--- START ---
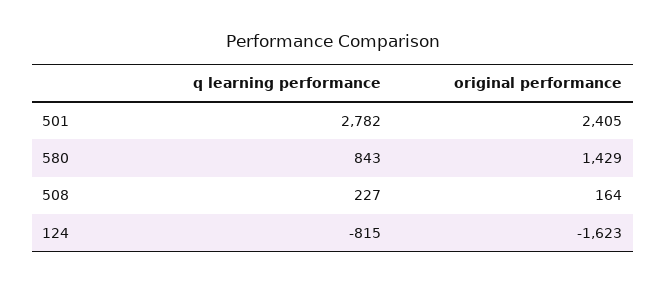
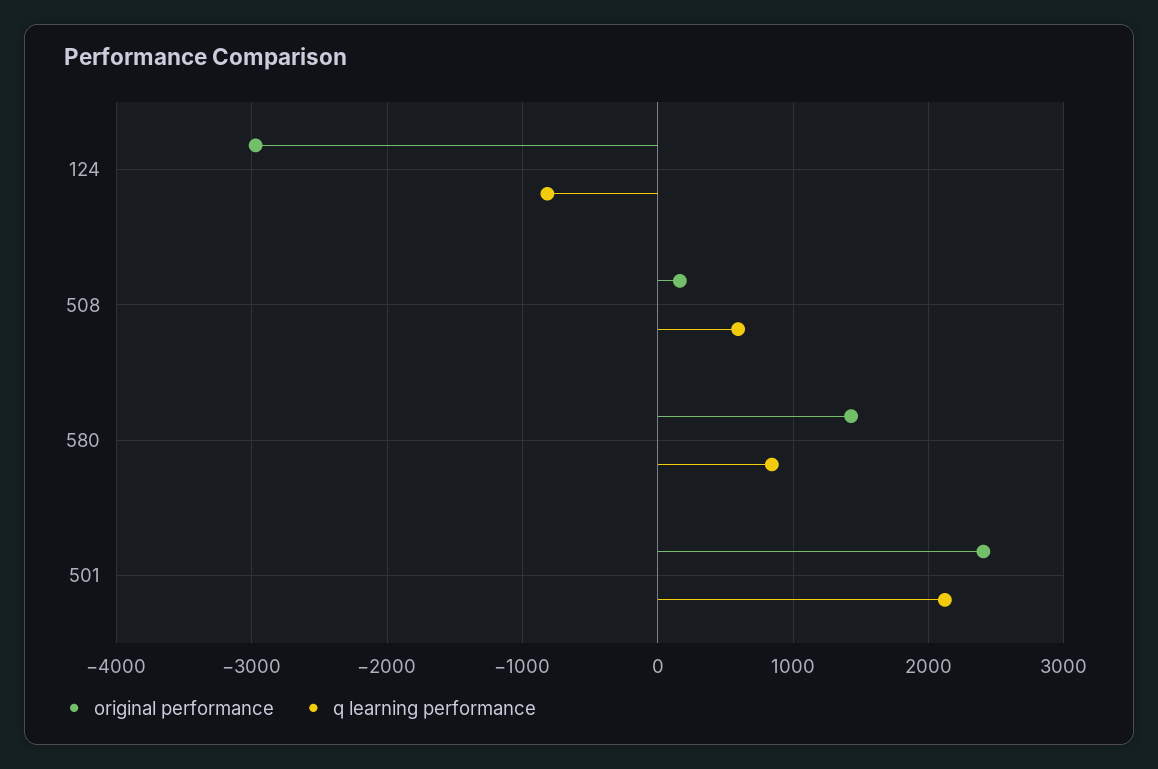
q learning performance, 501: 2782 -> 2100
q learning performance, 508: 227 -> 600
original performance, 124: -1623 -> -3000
--- END ---
--- START ---
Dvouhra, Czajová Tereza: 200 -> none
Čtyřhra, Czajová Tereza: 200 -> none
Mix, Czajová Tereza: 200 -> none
--- END ---
Every line above in which the word "performance" occurs is to be copied.

q learning performance, 501: 2782 -> 2100
q learning performance, 508: 227 -> 600
original performance, 124: -1623 -> -3000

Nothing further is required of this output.